Given data Block Start
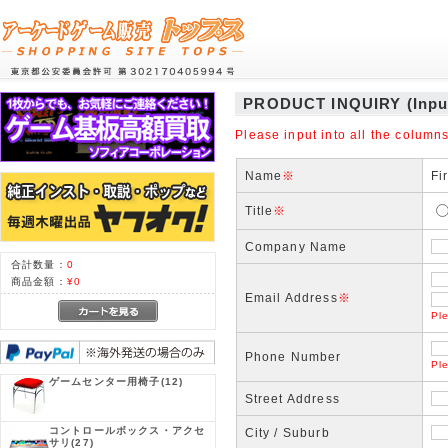
PRODUCT INQUIRY (Inpu
Please input into all the columns
Name
※
Fi
Title
※
Company Name
合計数量：
0
商品金額：
¥0
Email Address
※
Ple
Phone Number
Pl
ゲームセンター用椅子
(12)
Street Address
コントロールボックス・アクセ
City / Suburb
サリ
(27)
Given data Block End
### Task requirements:
Send back every line of the listing exactly. Omit the images.

### Exercise output:
PRODUCT INQUIRY (Inpu
Please input into all the columns
Name
※
Fi
Title
※
Company Name
合計数量：
0
商品金額：
¥0
Email Address
※
Ple
Phone Number
Pl
ゲームセンター用椅子
(12)
Street Address
コントロールボックス・アクセ
City / Suburb
サリ
(27)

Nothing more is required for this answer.